Cons: ETFs, particularly themed ones like those we’ll look at below, don’t offer as much diversification as you think. Should the AI market go down, they’re likely to take huge hits. In addition, themed ETFs have relatively high expense ratios.
On balance, given our ~$50 budget, ETFs seem like our best option. Let’s see what’s out there to capture the booming field of AI and machine learning.
Step 3: Picking an ETF
Recently, a slew of new “themed” ETFs have cropped up centered around AI. In other words, asset managers have spent time picking the companies that they think best reflect the growth of AI and machine learning, and now offer ETFs composed of shares of all of them (in different proportions). Each one is different, with different holdings, expense ratios, and focus areas (such as the countries they focus on, or the number of companies they hold). Robinhood hosts a number of AI-themed ETFs, and here are a few of the well-known ones for us to consider:
1. Global X Robotics & Artificial Intelligence ETF (BOTZ): This is an ETF run by New York-based asset manager Global X that opened in 2016 “to invest in companies that potentially stand to benefit from increased adoption and utilization of robotics and artificial intelligence (AI).” Nvidia is one of its largest holdings, but it also has a strong focus on lesser-known Japanese firms working in AI. The fund manages over $2.3 billion and has an expense ratio of 0.68%. In mid-August, it was trading at around $22 per share.
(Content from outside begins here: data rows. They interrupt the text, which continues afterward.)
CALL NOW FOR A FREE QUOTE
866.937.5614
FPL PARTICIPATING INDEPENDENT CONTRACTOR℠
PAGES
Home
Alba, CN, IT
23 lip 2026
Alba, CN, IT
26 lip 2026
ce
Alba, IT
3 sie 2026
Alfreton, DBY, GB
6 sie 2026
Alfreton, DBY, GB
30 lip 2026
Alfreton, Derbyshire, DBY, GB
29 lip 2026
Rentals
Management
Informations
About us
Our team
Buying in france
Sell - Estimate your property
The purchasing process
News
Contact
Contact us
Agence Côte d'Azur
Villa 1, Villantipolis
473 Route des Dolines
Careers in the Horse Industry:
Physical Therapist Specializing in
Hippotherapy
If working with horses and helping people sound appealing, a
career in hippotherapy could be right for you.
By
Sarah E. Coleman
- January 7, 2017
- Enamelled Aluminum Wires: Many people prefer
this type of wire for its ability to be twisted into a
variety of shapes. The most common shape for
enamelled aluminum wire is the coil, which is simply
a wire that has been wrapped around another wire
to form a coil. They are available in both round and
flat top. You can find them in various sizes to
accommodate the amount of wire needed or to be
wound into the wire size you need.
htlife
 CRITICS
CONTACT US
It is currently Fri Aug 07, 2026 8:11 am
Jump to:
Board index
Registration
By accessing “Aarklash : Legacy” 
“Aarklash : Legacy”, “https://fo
2. Robo Global Robotics & Automation ETF (ROBO): This ETF is run by Dallas-based asset manager ROBO Global. It’s a lot like BOTZ, but goes back a bit earlier to 2013. Almost all of the companies in BOTZ are in ROBO, but ROBO has roughly twice as many companies in its holdings overall, with more companies outside of Asia. This gives it some added diversity, but it comes with a higher expense ratio at 0.95%. The fund also has about $2.3 billion under management. In mid-August, it was trading at around $40 per share.
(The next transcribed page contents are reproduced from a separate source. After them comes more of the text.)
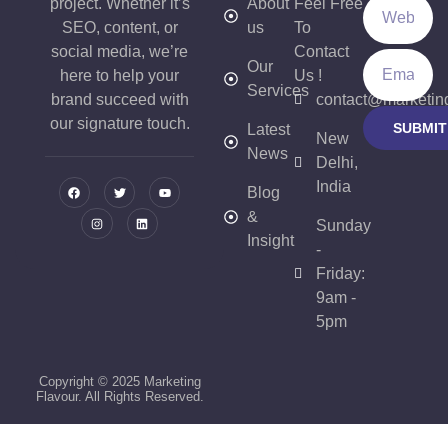
project. Whether it’s
About
Feel Free
SEO, content, or
us
To
social media, we’re
Contact
Our
here to help your
Us !
Services
brand succeed with
contact@marketin
our signature touch.
SUBMIT
Latest
New
News
Delhi,
India
Blog
&
Sunday
Insight
-
Friday:
9am -
5pm
Copyright © 2025 Marketing
Flavour. All Rights Reserved.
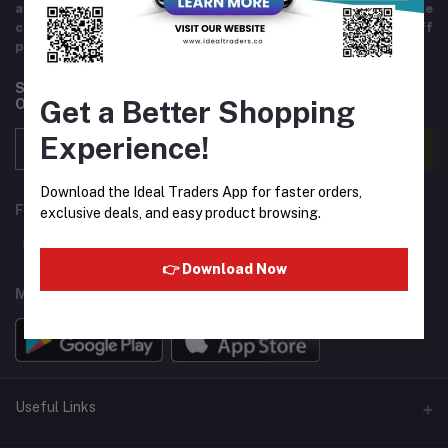
and variety of products including imported goods like
chocolates, perfumes, and beverages. Helpful staff
providing excellent customer service.
Subscribe to our newsletter for regular updates about
Get a Better Shopping
Offers, Coupons & more
Experience!
Subscribe
Download the Ideal Traders App for faster orders,
FOLLOW US
exclusive deals, and easy product browsing.
👉 Download Now
MOBILE APPS
Useful Links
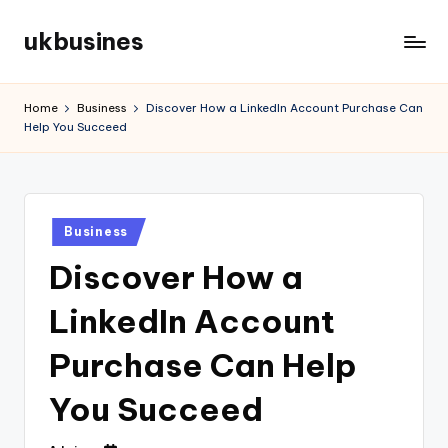
ukbusines
Skip
to
content
Home
Business
Discover How a LinkedIn Account Purchase Can
Help You Succeed
Posted
Business
in
Discover How a
LinkedIn Account
Purchase Can Help
You Succeed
3. First Trust Nasdaq Artificial Intelligence and Robotics ETF (ROBT): The newest comer in this list, ROBT comes from Chicago-based asset manager First Trust Portfolios. It started trading in February 2018 (it’s so new, in fact, that it’s not listed on Google finance, so I had to pull its performance data from etf.com). With 98 holdings, it looks very similar to ROBO, although ROBT includes some big American AI players like Apple and AMD that aren’t in ROBO. As the newest in this bunch, it has the smallest amount under management (~$18 million), and also the lowest expense ratio at 0.65%. In mid-August, it was trading at around $33 per share.
And there you have it. With one of these ETFs in our portfolio, we’ve made an investment in companies driving the growth of AI and machine learning. Whether or not it’s a good one, only time will tell.